Modifiez le passage du texte sur l'économie russe qui commence aux mots « Mais derrière ces » et s'achève après « des sanctions occidentales. », en y remplaçant « Kremlin » par « gouvernement russe ».

▶ **Bloc de texte**:
• • • •

Caroline Quevrain & Samira El Gadir
Publié le 3 novembre 2022 à 20h09, mis à jour le 11 novembre 2022 à 15h01

Source : TF1 Info

La propagande russe veut montrer la bonne santé économique de Moscou.
Mais derrière ces éléments, les chiffres reflètent une réalité plus terne pour le pays.
Certaines statistiques russes liées au commerce extérieur restent d'ailleurs opaques.

Pour continuer sa guerre en Ukraine, la Russie doit se montrer forte politiquement, mais aussi économiquement. L’un des éléments centraux de la propagande du Kremlin consiste à démontrer la bonne santé de l’économie du pays et l’inefficacité des sanctions occidentales.

Cette bonne santé recouvrirait plusieurs aspects. Par exemple, dans les supermarchés, véritables marqueurs de la société, les rayons seraient remplis de produits occidentaux malgré l’embargo imposé par la Russie en 2014 et surtout, ne seraient pas concernés par l’inflation. Des affirmations trompeuses : seuls des aliments produits localement se retrouvent dans les étals russes et les conséquences de l’inflation sont bien visibles par les consommateurs - ce que reconnaît même la Banque centrale de Russie. Même chose pour le rouble qui, il y a quelque mois, était présenté comme très performant... et qui ne l’était pas tant, en réalité.

Vers 3% de décroissance en 2022

De plus, ces éléments contrastent avec ceux des économistes, plus critiques sur l’économie russe. Sur les réseaux sociaux, des internautes reprennent, chiffres à l’appui, ce qu’ils présentent comme la réalité de l’état du pays, gravement touché par les sanctions. Un chiffre peut permettre d’y voir plus clair, celui de l'évolution du Produit Intérieur Brut (PIB). D’après les prévisions du Fonds Monétaire International (FMI), faites à partir des données nationales, l’économie russe sera en récession en 2022, avec -3,4% attendu de PIB, mais aussi en 2023, avec -2,3%. Une estimation pour cette année qui se situe dans la moyenne : la plupart des économistes tablent sur 3 à 6% de décroissance, selon Julien Vercueil, économiste et vice-président de l’Inalco, l’Institut national des langues et civilisations orientales.

• • • •

[Extraits d'un jeu de données de raisonnement spatial]

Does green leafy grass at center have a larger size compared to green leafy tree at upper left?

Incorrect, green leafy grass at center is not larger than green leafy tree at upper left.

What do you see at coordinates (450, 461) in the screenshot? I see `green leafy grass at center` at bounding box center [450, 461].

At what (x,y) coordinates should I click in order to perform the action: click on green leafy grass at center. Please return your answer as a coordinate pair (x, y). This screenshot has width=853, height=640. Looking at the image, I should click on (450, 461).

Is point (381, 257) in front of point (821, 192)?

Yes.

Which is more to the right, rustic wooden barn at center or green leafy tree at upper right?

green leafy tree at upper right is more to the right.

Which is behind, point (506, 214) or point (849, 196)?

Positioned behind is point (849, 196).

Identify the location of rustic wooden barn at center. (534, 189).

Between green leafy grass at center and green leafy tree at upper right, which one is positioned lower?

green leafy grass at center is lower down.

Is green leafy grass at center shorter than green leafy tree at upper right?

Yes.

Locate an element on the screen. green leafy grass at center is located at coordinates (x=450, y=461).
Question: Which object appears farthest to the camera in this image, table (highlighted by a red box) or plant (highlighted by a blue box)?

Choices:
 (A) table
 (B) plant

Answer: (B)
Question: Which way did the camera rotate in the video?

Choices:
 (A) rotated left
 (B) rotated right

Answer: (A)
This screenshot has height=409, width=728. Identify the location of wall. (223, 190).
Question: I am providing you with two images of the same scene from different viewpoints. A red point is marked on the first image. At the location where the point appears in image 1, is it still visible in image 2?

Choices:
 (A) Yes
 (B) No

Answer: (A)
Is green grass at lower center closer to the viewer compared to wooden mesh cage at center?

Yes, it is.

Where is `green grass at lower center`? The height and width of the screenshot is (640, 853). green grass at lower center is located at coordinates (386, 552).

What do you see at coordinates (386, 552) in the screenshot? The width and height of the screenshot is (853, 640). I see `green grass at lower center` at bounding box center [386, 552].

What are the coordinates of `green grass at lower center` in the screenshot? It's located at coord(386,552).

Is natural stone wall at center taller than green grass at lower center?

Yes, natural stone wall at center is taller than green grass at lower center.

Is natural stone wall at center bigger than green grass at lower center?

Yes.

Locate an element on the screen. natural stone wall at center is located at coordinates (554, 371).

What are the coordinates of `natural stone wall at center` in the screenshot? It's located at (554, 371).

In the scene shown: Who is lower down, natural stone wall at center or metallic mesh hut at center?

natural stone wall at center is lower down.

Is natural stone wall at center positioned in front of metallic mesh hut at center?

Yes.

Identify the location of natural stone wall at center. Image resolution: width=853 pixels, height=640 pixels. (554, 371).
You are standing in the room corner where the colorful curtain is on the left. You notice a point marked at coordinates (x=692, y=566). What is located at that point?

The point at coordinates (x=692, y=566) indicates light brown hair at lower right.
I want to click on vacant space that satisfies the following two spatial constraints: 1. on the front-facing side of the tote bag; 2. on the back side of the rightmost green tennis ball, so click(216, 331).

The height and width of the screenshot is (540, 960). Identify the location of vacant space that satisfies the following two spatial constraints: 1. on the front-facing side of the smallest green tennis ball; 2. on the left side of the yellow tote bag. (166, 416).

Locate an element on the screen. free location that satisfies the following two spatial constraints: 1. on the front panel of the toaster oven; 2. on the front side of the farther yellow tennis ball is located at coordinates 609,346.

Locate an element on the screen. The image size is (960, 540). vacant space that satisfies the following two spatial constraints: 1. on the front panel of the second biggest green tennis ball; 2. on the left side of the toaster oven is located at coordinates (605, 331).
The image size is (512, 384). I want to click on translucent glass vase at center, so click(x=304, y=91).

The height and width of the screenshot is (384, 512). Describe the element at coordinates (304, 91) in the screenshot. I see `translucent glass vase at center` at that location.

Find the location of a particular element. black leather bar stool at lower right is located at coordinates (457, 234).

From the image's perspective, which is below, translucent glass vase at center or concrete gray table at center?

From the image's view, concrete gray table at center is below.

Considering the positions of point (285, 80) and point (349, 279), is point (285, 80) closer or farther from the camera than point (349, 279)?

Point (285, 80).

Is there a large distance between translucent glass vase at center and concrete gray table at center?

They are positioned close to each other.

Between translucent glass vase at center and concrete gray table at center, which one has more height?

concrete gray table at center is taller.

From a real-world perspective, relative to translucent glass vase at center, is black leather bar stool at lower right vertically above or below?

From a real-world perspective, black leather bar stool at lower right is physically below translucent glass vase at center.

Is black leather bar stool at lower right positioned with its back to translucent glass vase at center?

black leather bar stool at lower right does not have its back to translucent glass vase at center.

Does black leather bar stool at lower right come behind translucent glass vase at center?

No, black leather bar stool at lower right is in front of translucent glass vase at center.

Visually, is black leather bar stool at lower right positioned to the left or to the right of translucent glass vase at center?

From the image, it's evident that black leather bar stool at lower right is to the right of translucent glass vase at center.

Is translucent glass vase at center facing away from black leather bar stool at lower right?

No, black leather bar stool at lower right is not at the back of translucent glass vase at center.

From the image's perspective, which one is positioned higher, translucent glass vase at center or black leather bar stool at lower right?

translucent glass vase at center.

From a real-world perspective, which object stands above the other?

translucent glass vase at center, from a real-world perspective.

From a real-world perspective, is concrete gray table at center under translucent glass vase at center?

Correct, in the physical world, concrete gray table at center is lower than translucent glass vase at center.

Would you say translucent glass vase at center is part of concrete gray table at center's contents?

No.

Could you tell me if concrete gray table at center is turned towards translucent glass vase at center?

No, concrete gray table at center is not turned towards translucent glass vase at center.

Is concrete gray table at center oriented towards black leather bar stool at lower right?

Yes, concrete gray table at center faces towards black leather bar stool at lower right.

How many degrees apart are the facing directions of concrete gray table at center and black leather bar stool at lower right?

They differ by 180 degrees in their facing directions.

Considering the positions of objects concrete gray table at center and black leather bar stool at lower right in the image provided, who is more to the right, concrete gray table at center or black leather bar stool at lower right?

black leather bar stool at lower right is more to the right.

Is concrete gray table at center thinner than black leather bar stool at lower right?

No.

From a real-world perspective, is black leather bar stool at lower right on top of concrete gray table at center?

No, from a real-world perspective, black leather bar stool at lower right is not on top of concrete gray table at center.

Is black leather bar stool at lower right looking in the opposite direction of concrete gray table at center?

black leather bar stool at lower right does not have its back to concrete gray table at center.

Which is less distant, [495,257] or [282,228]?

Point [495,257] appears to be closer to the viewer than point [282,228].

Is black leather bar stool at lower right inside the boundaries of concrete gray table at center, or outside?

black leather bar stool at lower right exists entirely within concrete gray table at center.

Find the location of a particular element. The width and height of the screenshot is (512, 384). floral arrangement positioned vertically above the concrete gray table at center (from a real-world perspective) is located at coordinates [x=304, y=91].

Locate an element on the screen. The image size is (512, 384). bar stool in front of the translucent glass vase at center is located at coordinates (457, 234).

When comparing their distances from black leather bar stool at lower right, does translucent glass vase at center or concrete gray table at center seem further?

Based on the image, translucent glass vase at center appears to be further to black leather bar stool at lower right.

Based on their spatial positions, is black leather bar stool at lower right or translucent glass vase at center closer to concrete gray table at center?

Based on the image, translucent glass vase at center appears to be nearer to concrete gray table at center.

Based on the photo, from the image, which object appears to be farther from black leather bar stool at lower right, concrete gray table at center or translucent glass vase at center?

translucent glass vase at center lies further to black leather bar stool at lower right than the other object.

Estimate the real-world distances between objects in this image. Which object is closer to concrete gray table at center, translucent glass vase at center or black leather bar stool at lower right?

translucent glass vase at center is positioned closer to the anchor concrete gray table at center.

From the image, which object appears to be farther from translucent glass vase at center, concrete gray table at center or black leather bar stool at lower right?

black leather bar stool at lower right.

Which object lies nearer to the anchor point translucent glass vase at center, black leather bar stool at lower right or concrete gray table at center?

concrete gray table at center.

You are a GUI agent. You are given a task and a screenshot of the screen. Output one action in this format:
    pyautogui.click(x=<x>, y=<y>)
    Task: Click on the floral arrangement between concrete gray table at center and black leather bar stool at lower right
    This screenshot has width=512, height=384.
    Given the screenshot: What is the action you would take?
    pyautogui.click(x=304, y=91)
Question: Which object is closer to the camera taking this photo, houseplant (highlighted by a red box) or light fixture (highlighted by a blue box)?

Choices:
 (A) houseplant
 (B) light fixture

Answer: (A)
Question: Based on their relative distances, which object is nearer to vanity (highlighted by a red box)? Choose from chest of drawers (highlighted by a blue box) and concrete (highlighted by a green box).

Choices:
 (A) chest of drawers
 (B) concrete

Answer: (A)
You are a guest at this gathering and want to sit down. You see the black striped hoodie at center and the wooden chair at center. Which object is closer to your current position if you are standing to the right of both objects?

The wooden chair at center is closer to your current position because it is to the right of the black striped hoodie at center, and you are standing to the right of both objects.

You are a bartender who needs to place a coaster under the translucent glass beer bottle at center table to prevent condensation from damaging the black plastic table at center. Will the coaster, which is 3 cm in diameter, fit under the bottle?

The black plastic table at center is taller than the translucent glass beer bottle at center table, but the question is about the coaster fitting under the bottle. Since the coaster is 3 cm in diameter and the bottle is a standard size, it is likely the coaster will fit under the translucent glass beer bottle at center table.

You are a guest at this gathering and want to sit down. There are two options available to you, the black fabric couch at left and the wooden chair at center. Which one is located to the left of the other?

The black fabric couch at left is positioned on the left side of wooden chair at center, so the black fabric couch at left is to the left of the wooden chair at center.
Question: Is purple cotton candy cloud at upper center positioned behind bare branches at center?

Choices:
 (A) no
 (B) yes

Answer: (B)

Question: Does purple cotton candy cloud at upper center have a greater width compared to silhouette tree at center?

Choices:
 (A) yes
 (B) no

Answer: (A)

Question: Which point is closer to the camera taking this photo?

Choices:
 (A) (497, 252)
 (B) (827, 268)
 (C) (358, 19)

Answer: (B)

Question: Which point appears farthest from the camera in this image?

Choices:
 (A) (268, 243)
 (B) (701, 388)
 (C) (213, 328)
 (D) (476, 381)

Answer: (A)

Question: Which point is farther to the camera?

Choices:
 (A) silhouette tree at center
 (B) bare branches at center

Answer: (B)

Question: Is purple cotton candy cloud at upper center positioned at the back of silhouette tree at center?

• • • •

▶ **Corrigé**:
Mais derrière ces éléments, les chiffres reflètent une réalité plus terne pour le pays.
Certaines statistiques russes liées au commerce extérieur restent d'ailleurs opaques.

Pour continuer sa guerre en Ukraine, la Russie doit se montrer forte politiquement, mais aussi économiquement. L’un des éléments centraux de la propagande du gouvernement russe consiste à démontrer la bonne santé de l’économie du pays et l’inefficacité des sanctions occidentales.